Many New Announcements from FamilySearch
The Family History Library in Salt Lake City has a new director: Diane Loosle. The official announcement was published in this newsletter earlier today at http://goo.gl/re29YG. In a short speech, Diane described several changes she is making at the Library. She seems especially interested in applying crowd sourcing to collaborative services in the Library, starting on Nordic Area. This is a dedicated space (replacing the previous Nordic counter) encouraging patrons to work together on common research goals. The Library staff will also be available, as always, but their assistance will be supplemented by others who are researching in the same areas.
Diane also will continue efforts started earlier to bring the library to remote patrons via online resources.
Paul Nauta, Manager of Public Affairs for FamilySearch, gave a brief presentation on "Where FamilySearch is and Where it is Going." Amongst the numbers he gave that I was able to scribble down:
- Almost 3 billion names are now online at FamilySearch.org with approximately 1.7 million more being added every day.
- FamilySearch now has 237 camera teams in the field in locations all around the globe. The plan is to expand that number to 500 within a very few months.

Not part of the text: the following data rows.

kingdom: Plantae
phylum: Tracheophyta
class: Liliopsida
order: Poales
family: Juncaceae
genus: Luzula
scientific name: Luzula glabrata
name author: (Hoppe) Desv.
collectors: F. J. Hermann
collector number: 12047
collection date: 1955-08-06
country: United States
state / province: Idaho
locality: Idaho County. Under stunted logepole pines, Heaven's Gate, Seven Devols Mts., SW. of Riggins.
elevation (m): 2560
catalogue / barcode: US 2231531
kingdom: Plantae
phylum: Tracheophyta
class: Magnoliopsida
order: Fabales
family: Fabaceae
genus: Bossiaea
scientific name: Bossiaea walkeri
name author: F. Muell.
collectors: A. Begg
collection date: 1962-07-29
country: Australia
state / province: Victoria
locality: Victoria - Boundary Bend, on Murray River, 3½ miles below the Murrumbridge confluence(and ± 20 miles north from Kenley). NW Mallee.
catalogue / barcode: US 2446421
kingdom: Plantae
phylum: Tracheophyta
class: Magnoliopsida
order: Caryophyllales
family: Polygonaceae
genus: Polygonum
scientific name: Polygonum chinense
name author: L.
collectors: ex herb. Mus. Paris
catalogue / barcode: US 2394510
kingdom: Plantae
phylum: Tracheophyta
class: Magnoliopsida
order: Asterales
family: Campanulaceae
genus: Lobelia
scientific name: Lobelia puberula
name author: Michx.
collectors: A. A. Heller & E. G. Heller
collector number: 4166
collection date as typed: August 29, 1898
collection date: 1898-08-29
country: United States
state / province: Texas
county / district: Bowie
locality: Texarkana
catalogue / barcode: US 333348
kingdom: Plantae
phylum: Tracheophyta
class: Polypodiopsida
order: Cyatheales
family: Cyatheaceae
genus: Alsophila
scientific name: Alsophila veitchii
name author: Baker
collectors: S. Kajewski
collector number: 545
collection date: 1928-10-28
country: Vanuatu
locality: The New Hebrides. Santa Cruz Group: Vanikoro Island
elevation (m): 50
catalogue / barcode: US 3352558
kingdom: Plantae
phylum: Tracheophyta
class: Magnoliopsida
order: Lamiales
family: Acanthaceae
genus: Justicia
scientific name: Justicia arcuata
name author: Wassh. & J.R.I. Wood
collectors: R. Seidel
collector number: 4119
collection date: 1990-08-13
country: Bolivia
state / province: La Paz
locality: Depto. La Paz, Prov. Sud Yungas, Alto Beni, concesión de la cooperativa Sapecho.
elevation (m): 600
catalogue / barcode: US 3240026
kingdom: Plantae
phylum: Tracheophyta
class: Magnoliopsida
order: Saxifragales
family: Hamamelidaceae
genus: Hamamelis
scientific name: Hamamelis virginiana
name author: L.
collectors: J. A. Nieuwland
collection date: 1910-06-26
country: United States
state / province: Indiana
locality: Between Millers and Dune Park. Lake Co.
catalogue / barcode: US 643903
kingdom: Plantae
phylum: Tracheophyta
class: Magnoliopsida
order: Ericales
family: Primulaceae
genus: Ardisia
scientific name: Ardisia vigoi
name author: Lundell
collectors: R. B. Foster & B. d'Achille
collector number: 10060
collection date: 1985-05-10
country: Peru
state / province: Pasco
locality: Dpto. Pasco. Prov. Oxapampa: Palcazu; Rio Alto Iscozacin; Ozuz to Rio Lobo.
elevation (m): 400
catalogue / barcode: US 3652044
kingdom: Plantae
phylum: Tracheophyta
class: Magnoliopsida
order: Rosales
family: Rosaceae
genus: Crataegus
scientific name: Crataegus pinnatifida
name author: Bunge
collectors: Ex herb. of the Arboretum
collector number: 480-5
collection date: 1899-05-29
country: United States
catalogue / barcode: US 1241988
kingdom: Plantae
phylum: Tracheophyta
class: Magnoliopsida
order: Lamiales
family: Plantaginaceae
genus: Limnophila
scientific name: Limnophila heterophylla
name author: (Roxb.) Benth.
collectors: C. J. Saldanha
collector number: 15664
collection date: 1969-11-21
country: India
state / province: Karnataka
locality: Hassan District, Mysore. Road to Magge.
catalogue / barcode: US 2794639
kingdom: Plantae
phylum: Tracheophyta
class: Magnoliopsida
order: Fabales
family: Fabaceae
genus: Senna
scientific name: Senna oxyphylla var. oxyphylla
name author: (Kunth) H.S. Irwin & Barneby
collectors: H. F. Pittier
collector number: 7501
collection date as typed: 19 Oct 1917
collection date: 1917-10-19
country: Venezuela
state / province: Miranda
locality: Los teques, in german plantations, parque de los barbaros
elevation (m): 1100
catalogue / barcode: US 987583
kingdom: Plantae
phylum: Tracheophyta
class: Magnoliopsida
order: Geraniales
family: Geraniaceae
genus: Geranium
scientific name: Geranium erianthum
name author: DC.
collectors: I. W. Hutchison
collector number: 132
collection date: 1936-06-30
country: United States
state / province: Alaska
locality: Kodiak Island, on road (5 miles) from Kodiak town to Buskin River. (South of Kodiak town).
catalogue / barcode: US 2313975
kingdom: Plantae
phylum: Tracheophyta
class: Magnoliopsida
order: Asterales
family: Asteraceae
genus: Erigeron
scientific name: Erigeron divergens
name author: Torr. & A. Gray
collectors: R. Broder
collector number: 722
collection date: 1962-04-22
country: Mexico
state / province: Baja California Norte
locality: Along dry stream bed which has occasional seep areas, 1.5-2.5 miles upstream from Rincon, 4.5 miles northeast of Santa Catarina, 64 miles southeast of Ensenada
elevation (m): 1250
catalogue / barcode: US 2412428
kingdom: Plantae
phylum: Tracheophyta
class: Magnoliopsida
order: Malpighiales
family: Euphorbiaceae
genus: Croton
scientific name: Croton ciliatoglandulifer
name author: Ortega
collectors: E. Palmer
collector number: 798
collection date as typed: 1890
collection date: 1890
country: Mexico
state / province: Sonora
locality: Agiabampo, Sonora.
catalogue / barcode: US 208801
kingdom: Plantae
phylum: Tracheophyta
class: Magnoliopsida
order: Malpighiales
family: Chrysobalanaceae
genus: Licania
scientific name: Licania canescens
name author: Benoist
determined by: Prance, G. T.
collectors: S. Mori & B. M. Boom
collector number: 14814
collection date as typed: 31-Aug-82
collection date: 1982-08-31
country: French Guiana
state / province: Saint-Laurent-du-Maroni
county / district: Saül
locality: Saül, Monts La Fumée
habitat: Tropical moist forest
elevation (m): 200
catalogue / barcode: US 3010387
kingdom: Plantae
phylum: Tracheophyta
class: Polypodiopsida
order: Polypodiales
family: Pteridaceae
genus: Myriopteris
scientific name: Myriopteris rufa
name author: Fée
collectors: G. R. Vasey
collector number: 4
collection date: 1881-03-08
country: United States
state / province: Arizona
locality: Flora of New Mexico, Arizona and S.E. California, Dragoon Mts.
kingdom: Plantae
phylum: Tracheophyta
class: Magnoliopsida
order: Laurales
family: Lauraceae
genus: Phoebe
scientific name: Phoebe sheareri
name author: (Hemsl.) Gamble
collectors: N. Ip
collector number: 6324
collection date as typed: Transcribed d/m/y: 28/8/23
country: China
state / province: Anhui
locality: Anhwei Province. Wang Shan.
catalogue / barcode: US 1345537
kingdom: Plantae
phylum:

- FamilySearch is about to start new Family History Discover Centers, first in high traffic locations in metropolitan area. Assuming these first efforts are successful, similar Family History Discover Centers will be added in 3 to 5 other cities worldwide in the next 12 months. Some of these centers will have Oral History Recording Studios, (one is already installed at the Riverton, Utah, Family History Center). These audio and video studios will encourage any interested person to describe their life experiences to be recorded for posterity. Some people will prefer to sit alone in front of a camer, giving a monologue, while others my wish to be interviewed by a family member or an interested friend. The plan is to capture their life stories on audio and video, storing the results on your own flash drive that you take with you. Initially, no copy is kept by FamilySearch but the plan is to add that later as an option; you can agree to give a copy to FamilySearch or not. Total cost for use of the Oral History Recording Studio is $8 for one hour or perhaps a bit longer. That fee pays for the pre-formatted flash drive that will be supplied by FamilySearch. Plan on an hour for the video plus perhaps an additional 15 minutes or so for the technicians to copy the video to the flash drive.
- 950 million names are now online in the new Online Family Tree with about 42,000 more names being added every day. The new Online Family Tree was heavily promoted within the LDS community but given little publicity elsewhere. However, FamilySearch managers have been pleasantly surprised to find that non-LDS contributors have added about 27% of the data.
- 700,000+ patron-submitted family photographs are now online with an additional adding 5,000 or so photographs being added daily.
- A new service was announced: you will soon be able to take your old family photographs to a local Family History Center near you and use the high-speed scanner there to digitize stacks of photos. The software will upload the photographs to your personal area on FamilySearch.org. You can later sort and label the photographs as well as add stories or biographies to the photos as appropriate, either at home or back at the Family History Center. The software is available today. The new scanners are being sent to local centers and personnel will be trained soon. NOTE: You don't need to visit a Family History Center to upload photos. You can do so from home, using your own scanner. The new, high-speed equipment at local Family History Center is simply a convenience for those who do not own scanners or for anyone who has lots of pictures to upload. Apparently, you can insert a stack of photographs into a scanner, press a button, and the images will be scanned at a high resolution very quickly.
- Many of the sessions at RootsTech 2014 will be available via live streaming in 60 satellite locations around the world, in 10 languages. It is expected that 120,000 remote, but live, attendees will be watching.
- FamilySearch Indexing: Since 2006, more than 1 billion names have been indexed by 140,000+ volunteers but still more volunteers are needed, especially for overseas records.
- How to explain indexing: a new video is now online on FamilySearch.org. The video was played to an large audience last night before the FGS conference opened. It is a short cartoon with no words but with graphics and text available in 10 languages. After watching the video, anyone should be able to understand the benefit of indexing.